Suppose you have these data:
```
seAsia <- c("Myanmar","Thailand","Cambodia","Vietnam","Laos")
## read in the gapminder data that we downloaded in episode 2
gapminder <- read.csv("data/gapminder-FiveYearData.csv", header=TRUE)
## extract the `country` column from a data frame (we'll see this later);
## convert from a factor to a character;
## and get just the non-repeated elements
countries <- unique(as.character(gapminder$country))
```
There’s a wrong way (using only ==), which will give you a warning; a clunky way (using the logical operators == and |); and an elegant way (using %in%). See whether you can come up with all three and explain how they (don’t) work.
4. Given the following code:
```
m <- matrix(1:18, nrow=3, ncol=6)
print(m)
[,1] [,2] [,3] [,4] [,5] [,6]
[1,] 1 4 7 10 13 16
[2,] 2 5 8 11 14 17
[3,] 3 6 9 12 15 18
```
Which of the following commands will extract the values 11 and 14?
5. Given the following list:
```
xlist <- list(a = "Software Carpentry", b = 1:10, data = head(iris))
```
Using your knowledge of both list and vector subsetting, extract the number 2 from xlist. Hint: the number 2 is contained within the “b” item in the list.
6. Given a linear model:
```
mod <- aov(pop ~ lifeExp, data=gapminder)
```
Extract the residual degrees of freedom (hint: `attributes()` will help you)
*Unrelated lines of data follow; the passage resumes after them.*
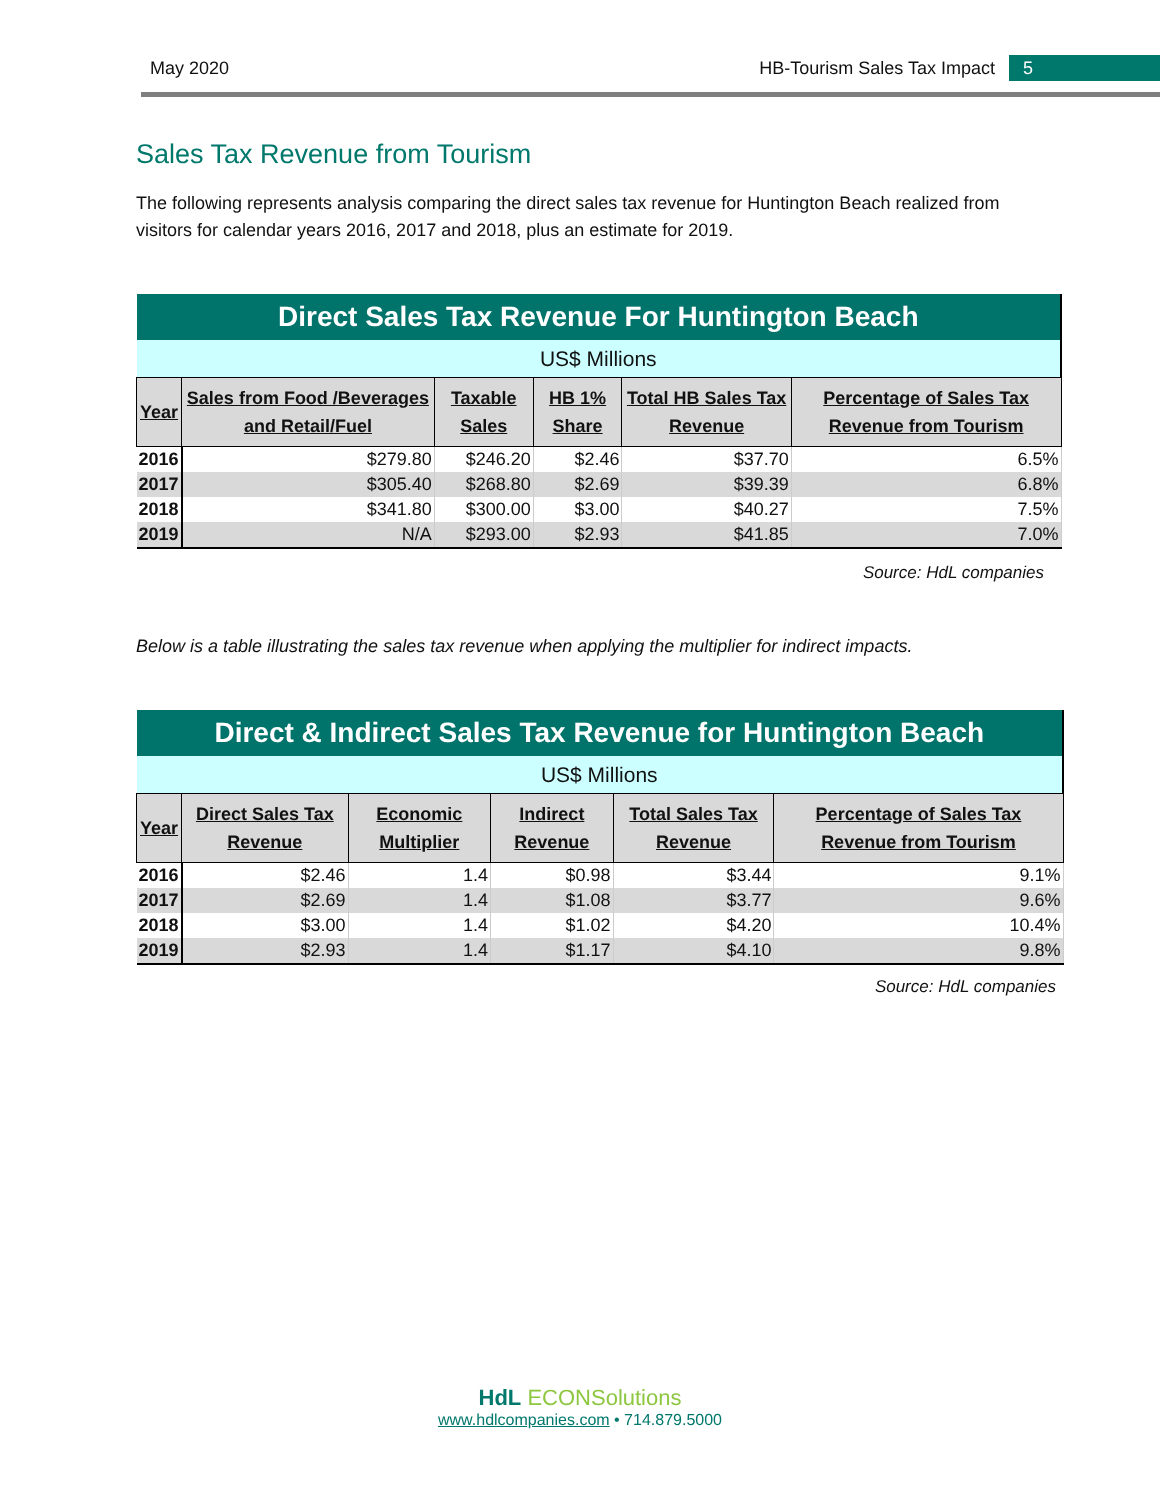May 2020 HB-Tourism Sales Tax Impact 5
Sales Tax Revenue from Tourism
The following represents analysis comparing the direct sales tax revenue for Huntington Beach realized from visitors for calendar years 2016, 2017 and 2018, plus an estimate for 2019.
| Direct Sales Tax Revenue For Huntington Beach | | | | | |
| --- | --- | --- | --- | --- | --- |
| US$ Millions | | | | | |
| Year | Sales from Food /Beverages and Retail/Fuel | Taxable Sales | HB 1% Share | Total HB Sales Tax Revenue | Percentage of Sales Tax Revenue from Tourism |
| 2016 | $279.80 | $246.20 | $2.46 | $37.70 | 6.5% |
| 2017 | $305.40 | $268.80 | $2.69 | $39.39 | 6.8% |
| 2018 | $341.80 | $300.00 | $3.00 | $40.27 | 7.5% |
| 2019 | N/A | $293.00 | $2.93 | $41.85 | 7.0% |
Source: HdL companies
Below is a table illustrating the sales tax revenue when applying the multiplier for indirect impacts.
| Direct & Indirect Sales Tax Revenue for Huntington Beach | | | | | |
| --- | --- | --- | --- | --- | --- |
| US$ Millions | | | | | |
| Year | Direct Sales Tax Revenue | Economic Multiplier | Indirect Revenue | Total Sales Tax Revenue | Percentage of Sales Tax Revenue from Tourism |
| 2016 | $2.46 | 1.4 | $0.98 | $3.44 | 9.1% |
| 2017 | $2.69 | 1.4 | $1.08 | $3.77 | 9.6% |
| 2018 | $3.00 | 1.4 | $1.02 | $4.20 | 10.4% |
| 2019 | $2.93 | 1.4 | $1.17 | $4.10 | 9.8% |
Source: HdL companies
HdL ECONSolutions
www.hdlcompanies.com • 714.879.5000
7. Fix each of the following common data frame subsetting errors:
a. Extract observations collected for the year 1957
`gapminder[gapminder$year = 1957,]`
b. Extract all columns except 1 through to 4
`gapminder[,-1:4]`
c. Extract the rows where the life expectancy is longer the 80 years
`gapminder[gapminder$lifeExp > 80]`
d. Extract the first row, and the fourth and fifth columns (lifeExp and gdpPercap).
`gapminder[1, 4, 5]`
e. Advanced: extract rows that contain information for the years 2002 and 2007
`gapminder[gapminder$year == 2002 | 2007,]`
Git
---
**Exercise 1**
1. Make a new file about another planet in the solar system. Add a fact or two, then commit that file to the repository as well.
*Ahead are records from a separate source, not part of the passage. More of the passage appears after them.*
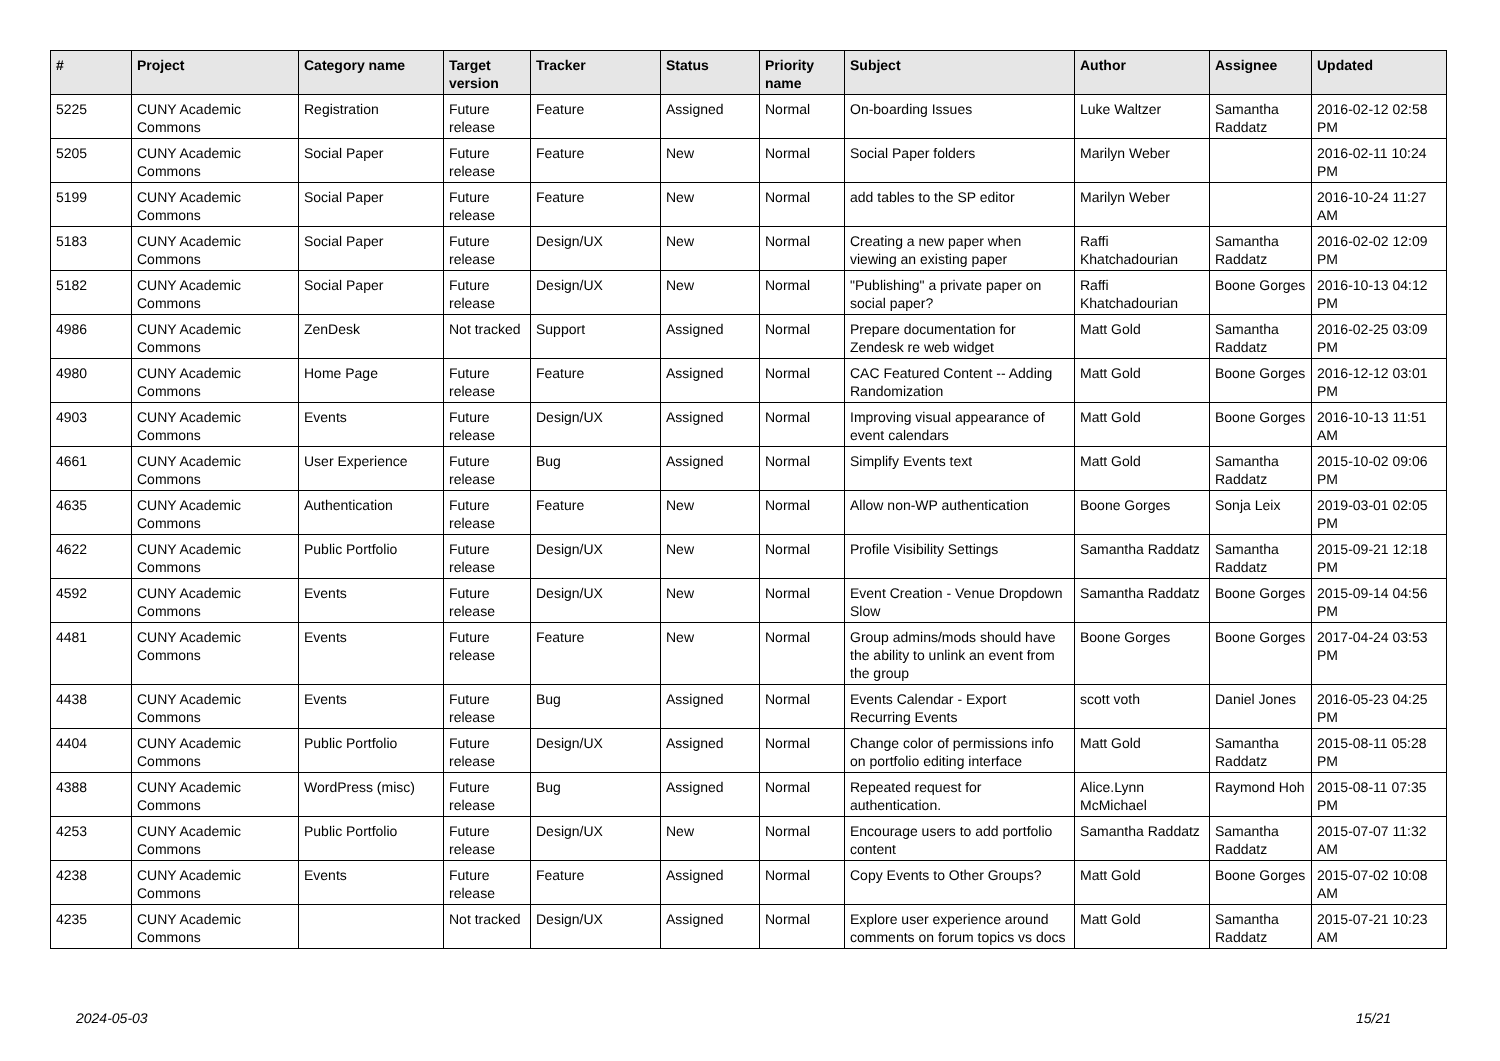| # | Project | Category name | Target version | Tracker | Status | Priority name | Subject | Author | Assignee | Updated |
| --- | --- | --- | --- | --- | --- | --- | --- | --- | --- | --- |
| 5225 | CUNY Academic Commons | Registration | Future release | Feature | Assigned | Normal | On-boarding Issues | Luke Waltzer | Samantha Raddatz | 2016-02-12 02:58 PM |
| 5205 | CUNY Academic Commons | Social Paper | Future release | Feature | New | Normal | Social Paper folders | Marilyn Weber | | 2016-02-11 10:24 PM |
| 5199 | CUNY Academic Commons | Social Paper | Future release | Feature | New | Normal | add tables to the SP editor | Marilyn Weber | | 2016-10-24 11:27 AM |
| 5183 | CUNY Academic Commons | Social Paper | Future release | Design/UX | New | Normal | Creating a new paper when viewing an existing paper | Raffi Khatchadourian | Samantha Raddatz | 2016-02-02 12:09 PM |
| 5182 | CUNY Academic Commons | Social Paper | Future release | Design/UX | New | Normal | "Publishing" a private paper on social paper? | Raffi Khatchadourian | Boone Gorges | 2016-10-13 04:12 PM |
| 4986 | CUNY Academic Commons | ZenDesk | Not tracked | Support | Assigned | Normal | Prepare documentation for Zendesk re web widget | Matt Gold | Samantha Raddatz | 2016-02-25 03:09 PM |
| 4980 | CUNY Academic Commons | Home Page | Future release | Feature | Assigned | Normal | CAC Featured Content -- Adding Randomization | Matt Gold | Boone Gorges | 2016-12-12 03:01 PM |
| 4903 | CUNY Academic Commons | Events | Future release | Design/UX | Assigned | Normal | Improving visual appearance of event calendars | Matt Gold | Boone Gorges | 2016-10-13 11:51 AM |
| 4661 | CUNY Academic Commons | User Experience | Future release | Bug | Assigned | Normal | Simplify Events text | Matt Gold | Samantha Raddatz | 2015-10-02 09:06 PM |
| 4635 | CUNY Academic Commons | Authentication | Future release | Feature | New | Normal | Allow non-WP authentication | Boone Gorges | Sonja Leix | 2019-03-01 02:05 PM |
| 4622 | CUNY Academic Commons | Public Portfolio | Future release | Design/UX | New | Normal | Profile Visibility Settings | Samantha Raddatz | Samantha Raddatz | 2015-09-21 12:18 PM |
| 4592 | CUNY Academic Commons | Events | Future release | Design/UX | New | Normal | Event Creation - Venue Dropdown Slow | Samantha Raddatz | Boone Gorges | 2015-09-14 04:56 PM |
| 4481 | CUNY Academic Commons | Events | Future release | Feature | New | Normal | Group admins/mods should have the ability to unlink an event from the group | Boone Gorges | Boone Gorges | 2017-04-24 03:53 PM |
| 4438 | CUNY Academic Commons | Events | Future release | Bug | Assigned | Normal | Events Calendar - Export Recurring Events | scott voth | Daniel Jones | 2016-05-23 04:25 PM |
| 4404 | CUNY Academic Commons | Public Portfolio | Future release | Design/UX | Assigned | Normal | Change color of permissions info on portfolio editing interface | Matt Gold | Samantha Raddatz | 2015-08-11 05:28 PM |
| 4388 | CUNY Academic Commons | WordPress (misc) | Future release | Bug | Assigned | Normal | Repeated request for authentication. | Alice.Lynn McMichael | Raymond Hoh | 2015-08-11 07:35 PM |
| 4253 | CUNY Academic Commons | Public Portfolio | Future release | Design/UX | New | Normal | Encourage users to add portfolio content | Samantha Raddatz | Samantha Raddatz | 2015-07-07 11:32 AM |
| 4238 | CUNY Academic Commons | Events | Future release | Feature | Assigned | Normal | Copy Events to Other Groups? | Matt Gold | Boone Gorges | 2015-07-02 10:08 AM |
| 4235 | CUNY Academic Commons | | Not tracked | Design/UX | Assigned | Normal | Explore user experience around comments on forum topics vs docs | Matt Gold | Samantha Raddatz | 2015-07-21 10:23 AM |
2024-05-03 15/21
2. Here in the hack pad, type one attribute of a good log message.
- Specify which changes were made to which document.
- Avoid general language that could apply to any document e.g. "fixed typos".
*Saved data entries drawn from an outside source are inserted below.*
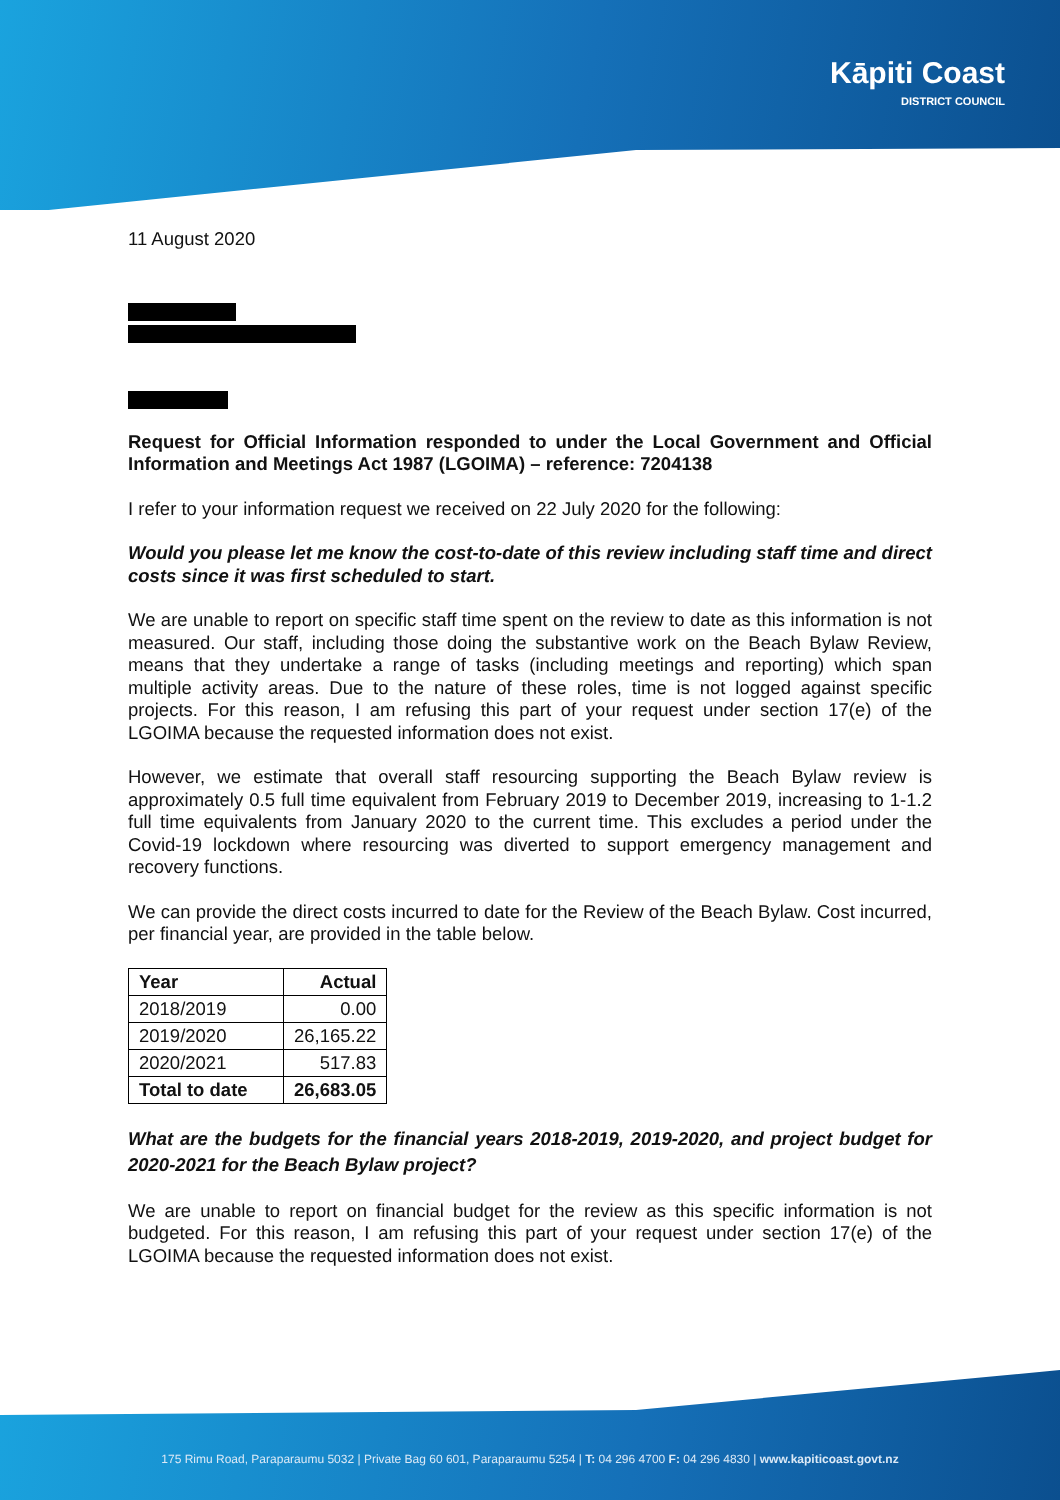Kāpiti Coast
DISTRICT COUNCIL
11 August 2020
Request for Official Information responded to under the Local Government and Official Information and Meetings Act 1987 (LGOIMA) – reference: 7204138
I refer to your information request we received on 22 July 2020 for the following:
Would you please let me know the cost-to-date of this review including staff time and direct costs since it was first scheduled to start.
We are unable to report on specific staff time spent on the review to date as this information is not measured. Our staff, including those doing the substantive work on the Beach Bylaw Review, means that they undertake a range of tasks (including meetings and reporting) which span multiple activity areas. Due to the nature of these roles, time is not logged against specific projects. For this reason, I am refusing this part of your request under section 17(e) of the LGOIMA because the requested information does not exist.
However, we estimate that overall staff resourcing supporting the Beach Bylaw review is approximately 0.5 full time equivalent from February 2019 to December 2019, increasing to 1-1.2 full time equivalents from January 2020 to the current time. This excludes a period under the Covid-19 lockdown where resourcing was diverted to support emergency management and recovery functions.
We can provide the direct costs incurred to date for the Review of the Beach Bylaw. Cost incurred, per financial year, are provided in the table below.
| Year | Actual |
| --- | --- |
| 2018/2019 | 0.00 |
| 2019/2020 | 26,165.22 |
| 2020/2021 | 517.83 |
| Total to date | 26,683.05 |
What are the budgets for the financial years 2018-2019, 2019-2020, and project budget for 2020-2021 for the Beach Bylaw project?
We are unable to report on financial budget for the review as this specific information is not budgeted. For this reason, I am refusing this part of your request under section 17(e) of the LGOIMA because the requested information does not exist.
175 Rimu Road, Paraparaumu 5032 | Private Bag 60 601, Paraparaumu 5254 | T: 04 296 4700 F: 04 296 4830 | www.kapiticoast.govt.nz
- Be as concise as possible while providing detail
- be descriptive about scope of changes
- Think about what will be good to know 6 months from now that may seem obvious today
- Be wary of spaces or incorrect spelling
- Be concise.
- If there are multiple files, include file name in description
**Exercise 2**
1. Delete the file about another planet that you created in our last exercise. (Remember, you can do so with the `rm` command.) What happens when you say `git status`? Then, recover the file with git checkout.
2. Go to http://github.com. If you have an account already, log in to it; if not, sign up for an account.
**Exercise 3**
On your GitHub project page, click "XXX Commits". Explore this interface for a few minutes; click on a commit, or on the buttons to the side of the commits. Think about the information this is giving you, and how you would get the same information from the git command line. Post anything interesting you find in the hack pad.
- The initial interface is similar to 'git log'
- clicking on a file is similar to 'git diff'
**Exercise 4**
1. If you were the Collaborator, assume the role of the Owner -- give your colleague access to your repo, and if you are now the Collaborator, clone the repo and practice changing it then pushing changes back to GitHub.
2. Play with GitHub some more. In particular, have a look at the commit viewer. Add a comment to your colleague's commit. Why might comments like this be useful in a collaborative environment? If you discover anything cool, add it to the Etherpad.
**Exercise 5**
Reverse roles with your partner. The person who resolved the conflict, make a new commit and push it to GitHub. The other partner, make a conflicting commit, then pull from GitHub and resolve the conflict.